Word Prediction Shiny App: https://ssubramanian90.shinyapps.io/shiny/

Summary

This project uses a NLP word prediction algorithm to predict the next word, given a phrase.

The data used in this project consists of blogs, tweets and news reports, found in HC Corpora can be found at http://www.corpora.heliohost.org/aboutcorpus.html

Instructions

Please enter words separated by a single space. The next most probable word is automatically displayed as you keep entering the words.

The input words are matched against the highest order 1, 2 or 3-gram match. If a match is made, the corresponding table of n-grams is displayed. The number of n-grams in the table is controlled by the slider on the left side of the screen.

Data Preprocessing

Sampling and cleanning: Each data file was sampled at a rate of 50%. After sampling into a single file, the corpus was transformed into four document feature models (DFM) using the quanteda library.
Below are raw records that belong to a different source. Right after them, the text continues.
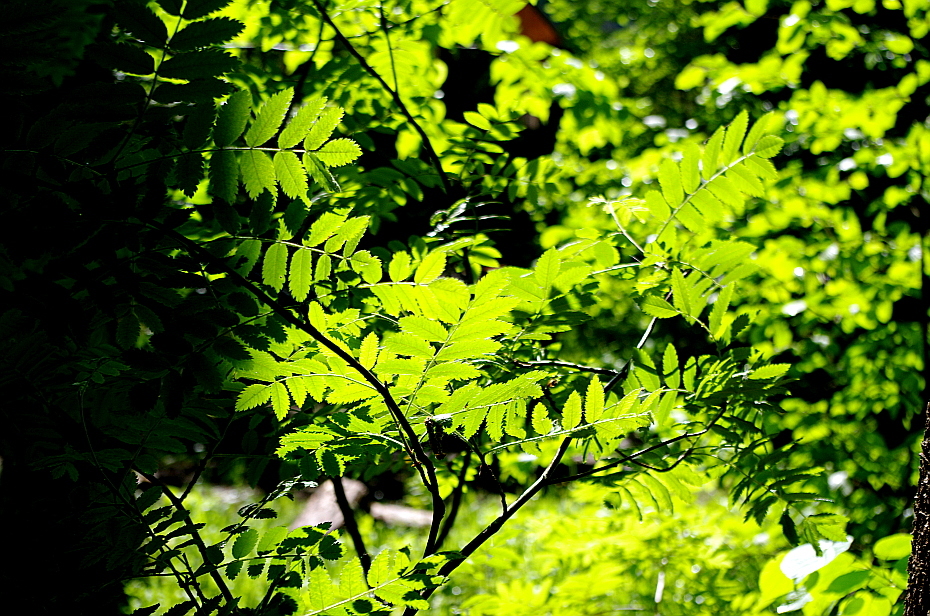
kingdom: Plantae
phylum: Tracheophyta
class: Magnoliopsida
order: Rosales
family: Rosaceae
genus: Sorbus
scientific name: Sorbus aucuparia
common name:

The transformation forced all text to lower case, removed numbers, twitter symbols and separators.

N-Gram Data Sets: Each DFM was subsequently manipulated to a data frame consisting of a leading n-gram and following 1-gram.

Description of Algorithm

The model matches the highest order n-gram against its corresponding data set to render the following 1-gram (next word). The high order n-grams are biased to the end of the sentence which is where the prediction is most diverse. The highest order n-gram also offers the highest probability of contextual match which is critical for grammar and slang. If there are multiple matches, the highest order n-gram is selected.

Thank You